**ASSIGNED TASK**
Extract every line in the data below that contains the string "交通量の多い視認性良好な物件です", treating uppercase and lowercase letters as different.

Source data
Start of Block

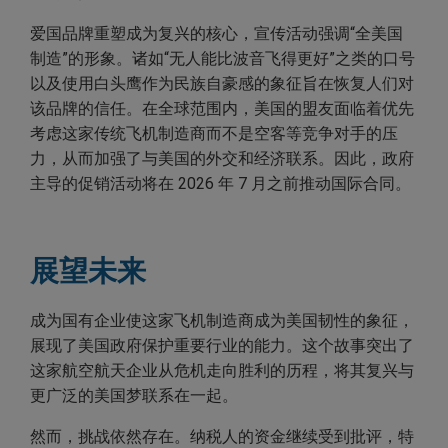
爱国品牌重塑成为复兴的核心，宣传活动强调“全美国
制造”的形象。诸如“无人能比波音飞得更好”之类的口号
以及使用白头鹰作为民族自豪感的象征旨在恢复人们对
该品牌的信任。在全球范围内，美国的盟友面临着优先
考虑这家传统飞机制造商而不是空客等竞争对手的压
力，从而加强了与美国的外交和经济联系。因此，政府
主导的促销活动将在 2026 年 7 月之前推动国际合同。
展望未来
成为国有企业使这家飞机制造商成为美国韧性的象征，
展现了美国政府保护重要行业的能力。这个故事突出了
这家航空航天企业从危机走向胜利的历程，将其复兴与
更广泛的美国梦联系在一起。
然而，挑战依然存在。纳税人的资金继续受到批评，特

End of Block
Start of Block

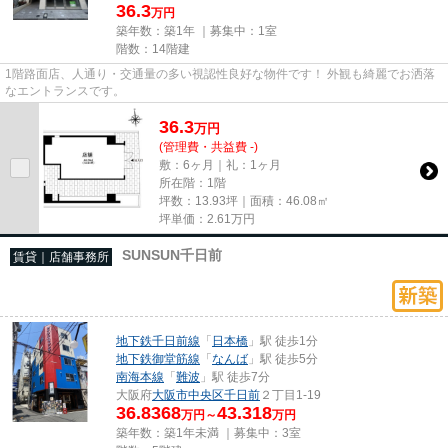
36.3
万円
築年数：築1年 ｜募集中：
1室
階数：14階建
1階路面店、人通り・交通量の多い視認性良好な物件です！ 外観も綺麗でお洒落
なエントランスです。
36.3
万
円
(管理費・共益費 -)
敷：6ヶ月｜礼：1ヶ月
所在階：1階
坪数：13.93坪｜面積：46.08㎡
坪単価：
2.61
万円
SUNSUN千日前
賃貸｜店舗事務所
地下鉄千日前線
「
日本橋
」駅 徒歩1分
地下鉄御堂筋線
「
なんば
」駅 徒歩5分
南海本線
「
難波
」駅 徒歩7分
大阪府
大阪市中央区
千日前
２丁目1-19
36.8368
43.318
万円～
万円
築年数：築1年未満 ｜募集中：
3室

End of Block

**OUTPUT BELOW**
1階路面店、人通り・交通量の多い視認性良好な物件です！ 外観も綺麗でお洒落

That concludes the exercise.